Fruit, medium sized; turbinate, broad at the apex. Skin, pale green in the shade, brownish red, with a few streaks of brighter red next the sun, thickly covered with grey russety dots. Eye, open, with short erect segments, and set in a deep, wide, and even basin. Stalk, three-quarters of an inch long, inserted in a small round cavity. Flesh, yellowish, crisp, juicy, sugary, and perfumed.

A dessert pear of second-rate quality; ripe in September, bears well as a standard.

Welbeck Bergamot (Hepworth)

Fruit, above medium size; roundish, uneven in its outline, and bossed about the stalk. Skin, smooth and shining, of a lemon-yellow colour, thickly sprinkled with large russet specks, and with a blush of light crimson on the side next the sun. Eye, small and open, set in a shallow depression. Stalk, three-quarters of an inch long, inserted in an uneven cavity. Flesh, white, rather coarse-grained, half-melting, very juicy, and sugary, but without any flavour.

An inferior pear; ripe in the end of October and November.

White Autumn Beurré. See White Doyenne. White Beurré. See White Doyenne.

White Doyenne (Beurré Blanc; Bonne Ente; Citron de Septembre; Dean's; Doyenne Blanc; Doyenne Picté; Neige; Pine; St. Michel; Seigneur; Snow; Warwick Bergamot; White Autumn Beurré; White Beurré)
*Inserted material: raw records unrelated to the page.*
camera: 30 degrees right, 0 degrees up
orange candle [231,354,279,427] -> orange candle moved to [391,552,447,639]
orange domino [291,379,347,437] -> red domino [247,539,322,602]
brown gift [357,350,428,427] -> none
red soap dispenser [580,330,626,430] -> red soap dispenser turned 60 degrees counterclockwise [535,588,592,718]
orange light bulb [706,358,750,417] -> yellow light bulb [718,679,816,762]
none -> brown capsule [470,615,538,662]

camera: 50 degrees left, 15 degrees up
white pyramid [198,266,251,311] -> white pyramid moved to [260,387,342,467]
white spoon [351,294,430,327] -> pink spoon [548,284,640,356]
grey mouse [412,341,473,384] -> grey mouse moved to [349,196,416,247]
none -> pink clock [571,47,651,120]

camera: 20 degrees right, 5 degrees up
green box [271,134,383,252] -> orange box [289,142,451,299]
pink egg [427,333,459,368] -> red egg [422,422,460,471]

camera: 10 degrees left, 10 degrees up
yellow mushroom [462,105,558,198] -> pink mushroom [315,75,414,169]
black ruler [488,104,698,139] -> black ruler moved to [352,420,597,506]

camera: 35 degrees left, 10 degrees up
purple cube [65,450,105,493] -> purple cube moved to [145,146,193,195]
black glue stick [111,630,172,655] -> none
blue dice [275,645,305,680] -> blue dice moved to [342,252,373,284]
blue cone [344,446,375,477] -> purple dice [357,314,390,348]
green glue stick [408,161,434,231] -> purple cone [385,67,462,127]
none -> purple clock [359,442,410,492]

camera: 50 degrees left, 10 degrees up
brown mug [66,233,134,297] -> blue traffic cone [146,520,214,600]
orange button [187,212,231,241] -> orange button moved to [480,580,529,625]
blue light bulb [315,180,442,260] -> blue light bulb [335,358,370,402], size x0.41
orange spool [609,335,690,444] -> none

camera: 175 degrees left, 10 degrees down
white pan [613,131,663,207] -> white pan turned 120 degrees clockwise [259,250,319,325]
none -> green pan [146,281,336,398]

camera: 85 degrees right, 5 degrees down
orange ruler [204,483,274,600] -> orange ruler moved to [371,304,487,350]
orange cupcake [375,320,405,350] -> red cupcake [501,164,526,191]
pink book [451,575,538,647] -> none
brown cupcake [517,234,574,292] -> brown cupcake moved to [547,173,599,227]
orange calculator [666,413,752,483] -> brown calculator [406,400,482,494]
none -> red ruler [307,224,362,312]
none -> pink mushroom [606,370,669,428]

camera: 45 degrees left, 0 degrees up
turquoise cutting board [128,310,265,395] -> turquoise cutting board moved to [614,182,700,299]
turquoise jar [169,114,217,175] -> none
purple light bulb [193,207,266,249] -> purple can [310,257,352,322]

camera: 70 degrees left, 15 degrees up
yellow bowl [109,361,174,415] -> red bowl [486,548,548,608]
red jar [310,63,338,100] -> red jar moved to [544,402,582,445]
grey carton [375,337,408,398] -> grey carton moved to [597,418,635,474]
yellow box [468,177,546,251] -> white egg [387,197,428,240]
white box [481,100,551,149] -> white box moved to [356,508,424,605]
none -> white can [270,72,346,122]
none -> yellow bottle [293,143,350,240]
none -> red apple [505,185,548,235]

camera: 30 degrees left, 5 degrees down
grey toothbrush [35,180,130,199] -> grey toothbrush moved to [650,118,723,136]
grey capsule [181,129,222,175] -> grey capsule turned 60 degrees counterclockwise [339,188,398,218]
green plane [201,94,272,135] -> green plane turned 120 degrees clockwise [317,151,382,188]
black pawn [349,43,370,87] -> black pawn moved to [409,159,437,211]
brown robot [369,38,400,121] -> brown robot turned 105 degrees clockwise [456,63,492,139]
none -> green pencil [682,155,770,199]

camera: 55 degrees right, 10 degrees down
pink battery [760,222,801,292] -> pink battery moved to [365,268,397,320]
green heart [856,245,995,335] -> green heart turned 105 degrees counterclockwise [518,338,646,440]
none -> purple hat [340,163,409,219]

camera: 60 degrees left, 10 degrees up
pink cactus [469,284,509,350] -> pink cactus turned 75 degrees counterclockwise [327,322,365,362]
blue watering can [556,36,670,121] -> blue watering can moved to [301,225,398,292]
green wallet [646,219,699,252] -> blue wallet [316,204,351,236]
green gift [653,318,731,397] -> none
Fruit, above medium size; obovate, handsome, and regularly formed. Skin, smooth and shining; pale bright green at first, and changing as it attains maturity to pale yellow, and when well exposed it has sometimes a fine red on the side next the sun. Eye, very small and closed, set in a shallow and slightly plaited basin. Stalk, three-quarters of an inch long, stout, fleshy, and set in a small round cavity. Flesh, white, buttery, and melting, and of a rich, sugary, and delicately perfumed and somewhat vinous flavour.

An excellent autumn dessert pear; ripe in September and October. The tree is healthy, vigorous, and an abundant bearer, succeeds well as a standard either on the pear or quince stock. The fruit is best flavoured from a standard, and if grown on a quince stock against a wall or an espalier it assumes a beautiful red colour next the sun, and comes considerably larger than from a standard. It must be eaten in good time, for if kept too long it shrivels and becomes woolly and mealy.